Copy out every line of the following material verbatim, omitting the pictures from your reply.

-- begin --

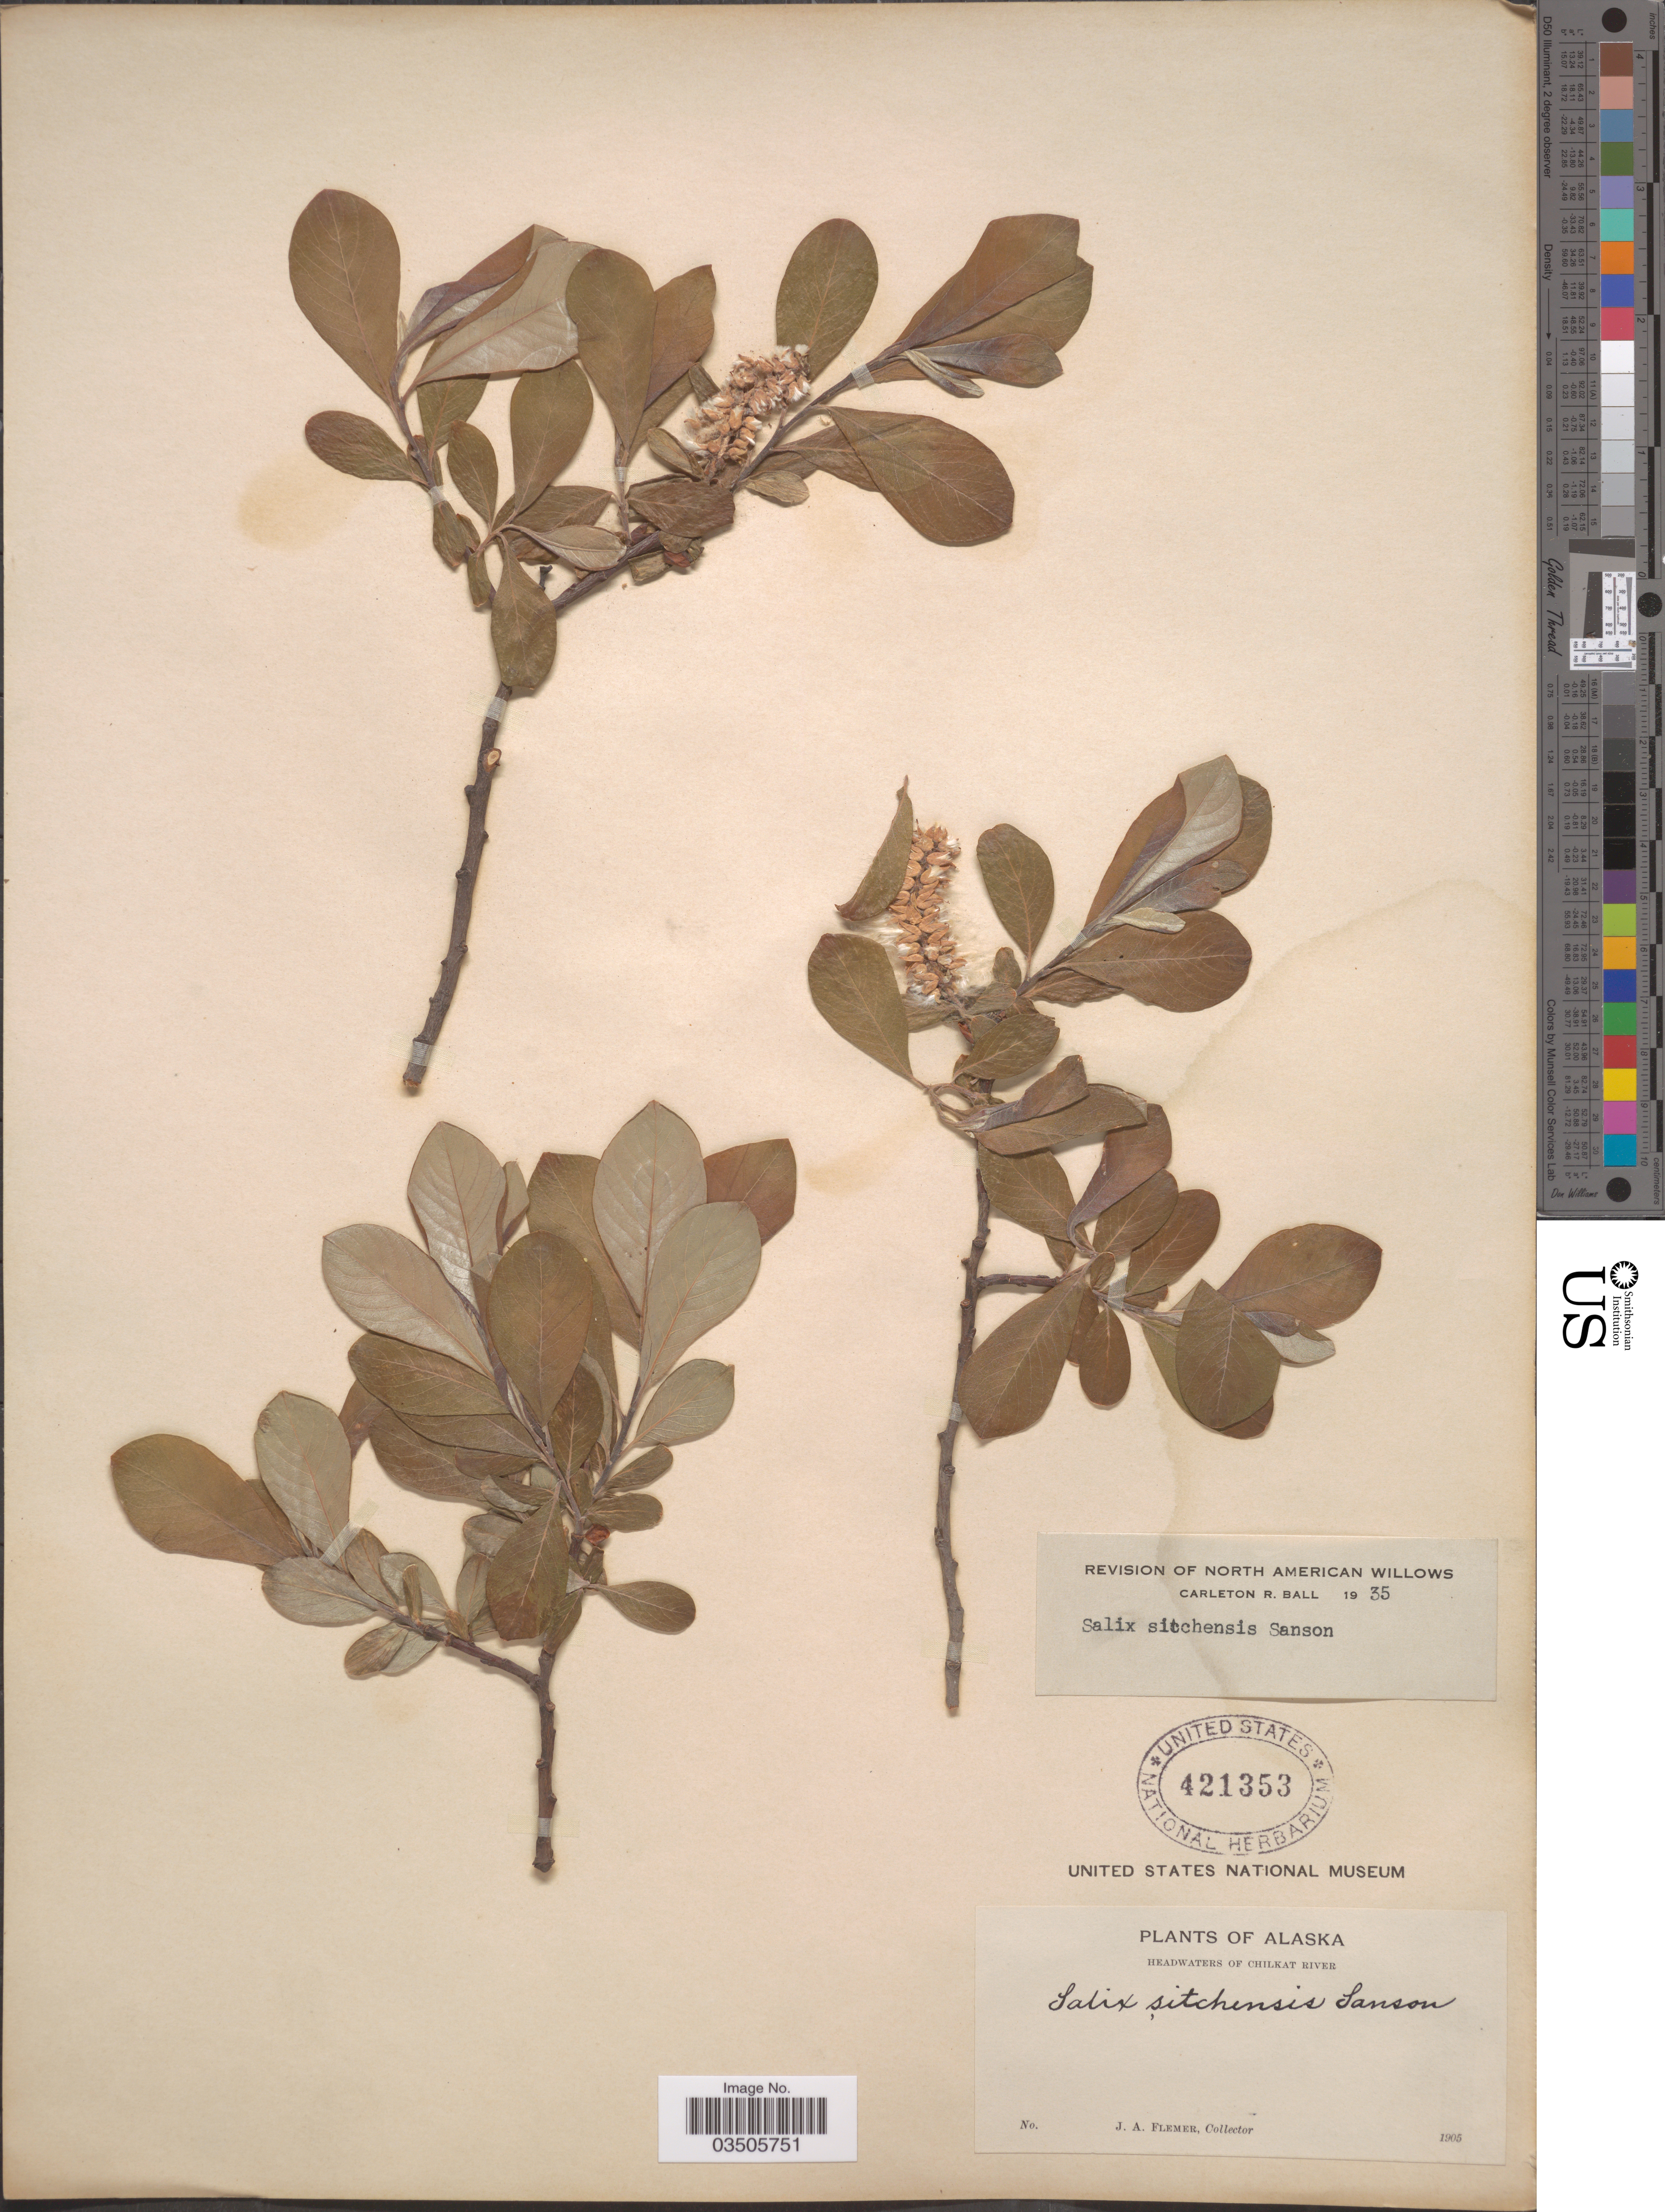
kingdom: Plantae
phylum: Tracheophyta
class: Magnoliopsida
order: Malpighiales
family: Salicaceae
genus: Salix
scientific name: Salix sitchensis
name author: Sanson ex Bong.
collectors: J. Flemer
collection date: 1905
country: United States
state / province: Alaska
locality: Headwaters of Chilkat River.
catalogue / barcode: US 421353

-- end --

- REPLY TO THE TASK:
kingdom: Plantae
phylum: Tracheophyta
class: Magnoliopsida
order: Malpighiales
family: Salicaceae
genus: Salix
scientific name: Salix sitchensis
name author: Sanson ex Bong.
collectors: J. Flemer
collection date: 1905
country: United States
state / province: Alaska
locality: Headwaters of Chilkat River.
catalogue / barcode: US 421353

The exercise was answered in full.